Task description -
Reproduce the entire listing exactly. Leave the pictures out.
_ _ _ _
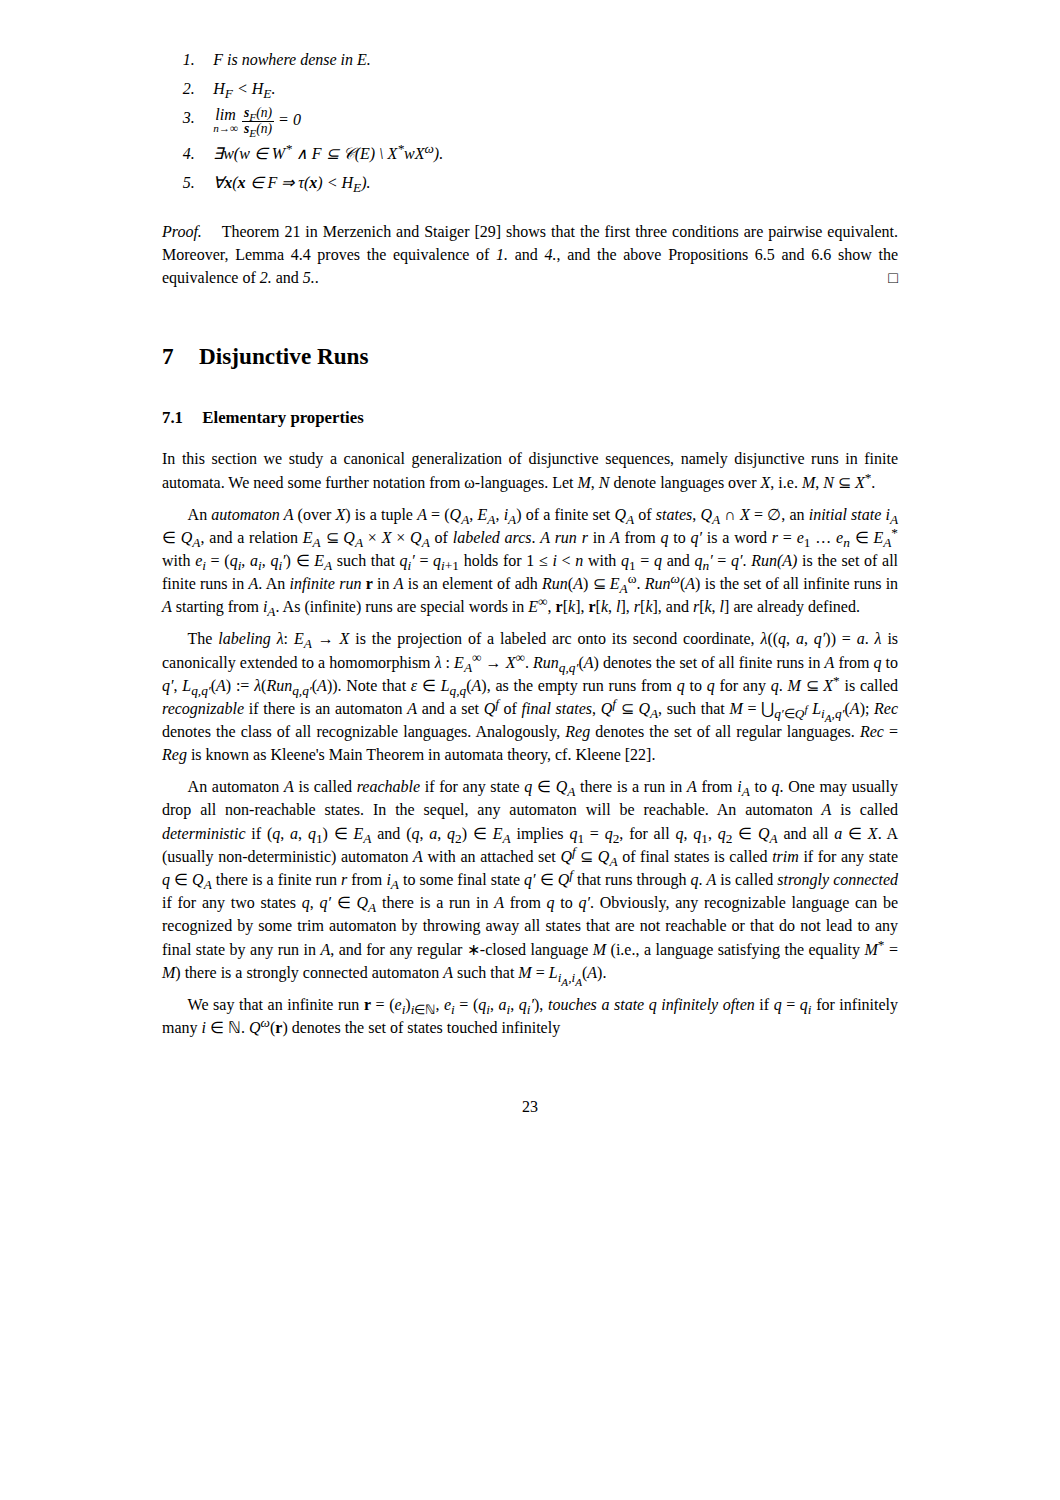F is nowhere dense in E.
HF < HE.
lim n→∞ sF(n) sE(n) = 0
∃w(w ∈ W* ∧ F ⊆ 𝒞(E) \ X*wXω).
∀x(x ∈ F ⇒ τ(x) < HE).
Proof. Theorem 21 in Merzenich and Staiger [29] shows that the first three conditions are pairwise equivalent. Moreover, Lemma 4.4 proves the equivalence of 1. and 4., and the above Propositions 6.5 and 6.6 show the equivalence of 2. and 5..□
7 Disjunctive Runs
7.1 Elementary properties
In this section we study a canonical generalization of disjunctive sequences, namely disjunctive runs in finite automata. We need some further notation from ω-languages. Let M, N denote languages over X, i.e. M, N ⊆ X*.
An automaton A (over X) is a tuple A = (QA, EA, iA) of a finite set QA of states, QA ∩ X = ∅, an initial state iA ∈ QA, and a relation EA ⊆ QA × X × QA of labeled arcs. A run r in A from q to q′ is a word r = e1 … en ∈ EA* with ei = (qi, ai, qi′) ∈ EA such that qi′ = qi+1 holds for 1 ≤ i < n with q1 = q and qn′ = q′. Run(A) is the set of all finite runs in A. An infinite run r in A is an element of adh Run(A) ⊆ EAω. Runω(A) is the set of all infinite runs in A starting from iA. As (infinite) runs are special words in E∞, r[k], r[k, l], r[k], and r[k, l] are already defined.
The labeling λ: EA → X is the projection of a labeled arc onto its second coordinate, λ((q, a, q′)) = a. λ is canonically extended to a homomorphism λ : EA∞ → X∞. Runq,q′(A) denotes the set of all finite runs in A from q to q′, Lq,q′(A) := λ(Runq,q′(A)). Note that ε ∈ Lq,q(A), as the empty run runs from q to q for any q. M ⊆ X* is called recognizable if there is an automaton A and a set Qf of final states, Qf ⊆ QA, such that M = ⋃q′∈Qf LiA,q′(A); Rec denotes the class of all recognizable languages. Analogously, Reg denotes the set of all regular languages. Rec = Reg is known as Kleene's Main Theorem in automata theory, cf. Kleene [22].
An automaton A is called reachable if for any state q ∈ QA there is a run in A from iA to q. One may usually drop all non-reachable states. In the sequel, any automaton will be reachable. An automaton A is called deterministic if (q, a, q1) ∈ EA and (q, a, q2) ∈ EA implies q1 = q2, for all q, q1, q2 ∈ QA and all a ∈ X. A (usually non-deterministic) automaton A with an attached set Qf ⊆ QA of final states is called trim if for any state q ∈ QA there is a finite run r from iA to some final state q′ ∈ Qf that runs through q. A is called strongly connected if for any two states q, q′ ∈ QA there is a run in A from q to q′. Obviously, any recognizable language can be recognized by some trim automaton by throwing away all states that are not reachable or that do not lead to any final state by any run in A, and for any regular ∗-closed language M (i.e., a language satisfying the equality M* = M) there is a strongly connected automaton A such that M = LiA,iA(A).
We say that an infinite run r = (ei)i∈ℕ, ei = (qi, ai, qi′), touches a state q infinitely often if q = qi for infinitely many i ∈ ℕ. Qω(r) denotes the set of states touched infinitely
23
_ _ _ _
Task answer -
F is nowhere dense in E.
HF < HE.
lim n→∞ sF(n) sE(n) = 0
∃w(w ∈ W* ∧ F ⊆ 𝒞(E) \ X*wXω).
∀x(x ∈ F ⇒ τ(x) < HE).
Proof. Theorem 21 in Merzenich and Staiger [29] shows that the first three conditions are pairwise equivalent. Moreover, Lemma 4.4 proves the equivalence of 1. and 4., and the above Propositions 6.5 and 6.6 show the equivalence of 2. and 5..□
7 Disjunctive Runs
7.1 Elementary properties
In this section we study a canonical generalization of disjunctive sequences, namely disjunctive runs in finite automata. We need some further notation from ω-languages. Let M, N denote languages over X, i.e. M, N ⊆ X*.
An automaton A (over X) is a tuple A = (QA, EA, iA) of a finite set QA of states, QA ∩ X = ∅, an initial state iA ∈ QA, and a relation EA ⊆ QA × X × QA of labeled arcs. A run r in A from q to q′ is a word r = e1 … en ∈ EA* with ei = (qi, ai, qi′) ∈ EA such that qi′ = qi+1 holds for 1 ≤ i < n with q1 = q and qn′ = q′. Run(A) is the set of all finite runs in A. An infinite run r in A is an element of adh Run(A) ⊆ EAω. Runω(A) is the set of all infinite runs in A starting from iA. As (infinite) runs are special words in E∞, r[k], r[k, l], r[k], and r[k, l] are already defined.
The labeling λ: EA → X is the projection of a labeled arc onto its second coordinate, λ((q, a, q′)) = a. λ is canonically extended to a homomorphism λ : EA∞ → X∞. Runq,q′(A) denotes the set of all finite runs in A from q to q′, Lq,q′(A) := λ(Runq,q′(A)). Note that ε ∈ Lq,q(A), as the empty run runs from q to q for any q. M ⊆ X* is called recognizable if there is an automaton A and a set Qf of final states, Qf ⊆ QA, such that M = ⋃q′∈Qf LiA,q′(A); Rec denotes the class of all recognizable languages. Analogously, Reg denotes the set of all regular languages. Rec = Reg is known as Kleene's Main Theorem in automata theory, cf. Kleene [22].
An automaton A is called reachable if for any state q ∈ QA there is a run in A from iA to q. One may usually drop all non-reachable states. In the sequel, any automaton will be reachable. An automaton A is called deterministic if (q, a, q1) ∈ EA and (q, a, q2) ∈ EA implies q1 = q2, for all q, q1, q2 ∈ QA and all a ∈ X. A (usually non-deterministic) automaton A with an attached set Qf ⊆ QA of final states is called trim if for any state q ∈ QA there is a finite run r from iA to some final state q′ ∈ Qf that runs through q. A is called strongly connected if for any two states q, q′ ∈ QA there is a run in A from q to q′. Obviously, any recognizable language can be recognized by some trim automaton by throwing away all states that are not reachable or that do not lead to any final state by any run in A, and for any regular ∗-closed language M (i.e., a language satisfying the equality M* = M) there is a strongly connected automaton A such that M = LiA,iA(A).
We say that an infinite run r = (ei)i∈ℕ, ei = (qi, ai, qi′), touches a state q infinitely often if q = qi for infinitely many i ∈ ℕ. Qω(r) denotes the set of states touched infinitely
23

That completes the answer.